Shoulders straight, I told myself. Chin up. I approached Angela's desk. She was busy typing, so I hovered by one corner of the desk, trying not to look troublesome.

She swivelled in her chair with alarming quickness, her piercing gaze regarding me steadily over those damned glasses of hers.

"Here," she said.

It took me a few seconds to register that she was holding something out to me. I took it, staring at it blindly at first. I blinked. It was my holiday form. An entry for today and the following Monday, with her signature of authorisation glaring up at me from the page.
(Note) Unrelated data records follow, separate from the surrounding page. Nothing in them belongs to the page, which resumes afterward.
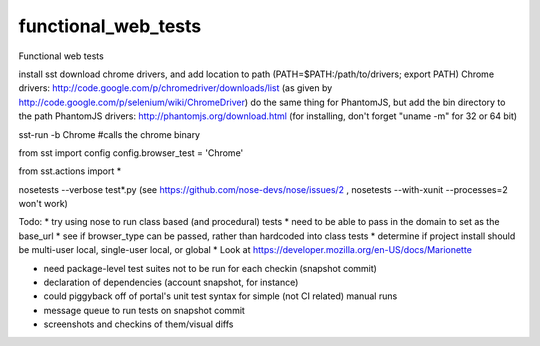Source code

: functional_web_tests
====================

Functional web tests

install sst
download chrome drivers, and add location to path (PATH=$PATH:/path/to/drivers; export PATH)
Chrome drivers: http://code.google.com/p/chromedriver/downloads/list (as given by http://code.google.com/p/selenium/wiki/ChromeDriver)
do the same thing for PhantomJS, but add the bin directory to the path
PhantomJS drivers: http://phantomjs.org/download.html (for installing, don't forget "uname -m" for 32 or 64 bit)


sst-run -b Chrome #calls the chrome binary

from sst import config
config.browser_test = 'Chrome'

from sst.actions import *

nosetests --verbose test*.py
(see https://github.com/nose-devs/nose/issues/2 , nosetests --with-xunit --processes=2 won't work)

Todo:
* try using nose to run class based (and procedural) tests
* need to be able to pass in the domain to set as the base_url
* see if browser_type can be passed, rather than hardcoded into class tests
* determine if project install should be multi-user local, single-user local, or global
* Look at https://developer.mozilla.org/en-US/docs/Marionette

* need package-level test suites not to be run for each checkin (snapshot commit)
* declaration of dependencies (account snapshot, for instance)
* could piggyback off of portal's unit test syntax for simple (not CI related) manual runs
* message queue to run tests on snapshot commit
* screenshots and checkins of them/visual diffs
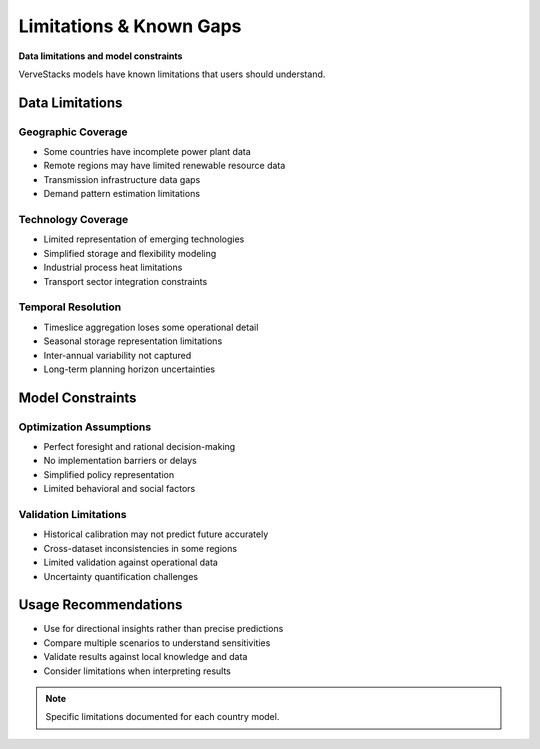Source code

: ===========================
Limitations & Known Gaps
===========================

**Data limitations and model constraints**

VerveStacks models have known limitations that users should understand.

Data Limitations
================

Geographic Coverage
-------------------
- Some countries have incomplete power plant data
- Remote regions may have limited renewable resource data
- Transmission infrastructure data gaps
- Demand pattern estimation limitations

Technology Coverage
-------------------
- Limited representation of emerging technologies
- Simplified storage and flexibility modeling
- Industrial process heat limitations
- Transport sector integration constraints

Temporal Resolution
-------------------
- Timeslice aggregation loses some operational detail
- Seasonal storage representation limitations
- Inter-annual variability not captured
- Long-term planning horizon uncertainties

Model Constraints
=================

Optimization Assumptions
------------------------
- Perfect foresight and rational decision-making
- No implementation barriers or delays
- Simplified policy representation
- Limited behavioral and social factors

Validation Limitations
----------------------
- Historical calibration may not predict future accurately
- Cross-dataset inconsistencies in some regions
- Limited validation against operational data
- Uncertainty quantification challenges

Usage Recommendations
=====================

- Use for directional insights rather than precise predictions
- Compare multiple scenarios to understand sensitivities
- Validate results against local knowledge and data
- Consider limitations when interpreting results

.. note::
   Specific limitations documented for each country model.

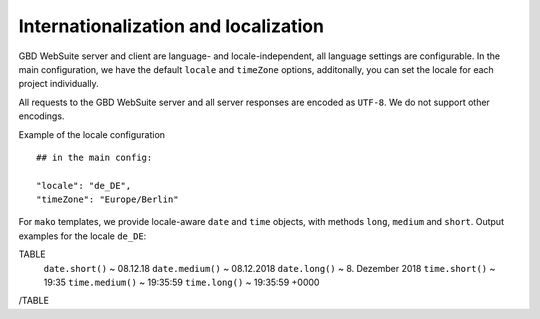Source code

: Internationalization and localization
=====================================

GBD WebSuite server and client are language- and locale-independent, all language settings are configurable. In the main configuration, we have the default ``locale`` and ``timeZone`` options, additonally, you can set the locale for each project individually.

All requests to the GBD WebSuite server and all server responses are encoded as ``UTF-8``. We do not support other encodings.

Example of the locale configuration ::

    ## in the main config:

    "locale": "de_DE",
    "timeZone": "Europe/Berlin"

For ``mako`` templates, we provide locale-aware ``date`` and ``time`` objects, with methods ``long``, ``medium`` and ``short``. Output  examples for the locale ``de_DE``:

TABLE
    ``date.short()`` ~ 08.12.18
    ``date.medium()`` ~ 08.12.2018
    ``date.long()`` ~ 8\. Dezember 2018
    ``time.short()`` ~ 19:35
    ``time.medium()`` ~ 19:35:59
    ``time.long()`` ~ 19:35:59 +0000
/TABLE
"There should still be plenty of trains heading to the West Country today if you're quick about it," was all she said before turning back to her computer.

But-"

She spared me one last look over her shoulder. "Stephanie, I am neither blind, nor stupid. Off you go."

* * * * *

I practically ran most of the way home, a print-out of the cottage details clutched in my hot little hand. Even in the bus I couldn't sit, but stood at the doors the whole way, willing the driver to go just a little bit faster.

What did I think I was doing? Just because Angela thought it was a good idea to send me on a wild goose chase didn't mean this was going to end well. He'd gone to the cottage anyway. Without me. The only thing that screamed out was that he wanted very much to be alone. That meant it was even worse than I previously thought. The further he retreated from me, the less likely it was that we could ever piece together what we could have had. What we could have felt. I fought the tears that stung and threatened to spill over. No, I had to have some hope. Even if he turned me out. Turned me from the door and I was stuck out in the middle of nowhere on a moor with the sheep and so much gorse.

My keys almost got stuck in the door, I was rushing so much. Come on, damn you! I wrestled them free and the door finally sprung open. What on earth was I going to bring? I wasn't ready for a weekend away. But then, it might not be a weekend. It might just be a really long return journey, with my broken heart tied up in a hankie in my pocket.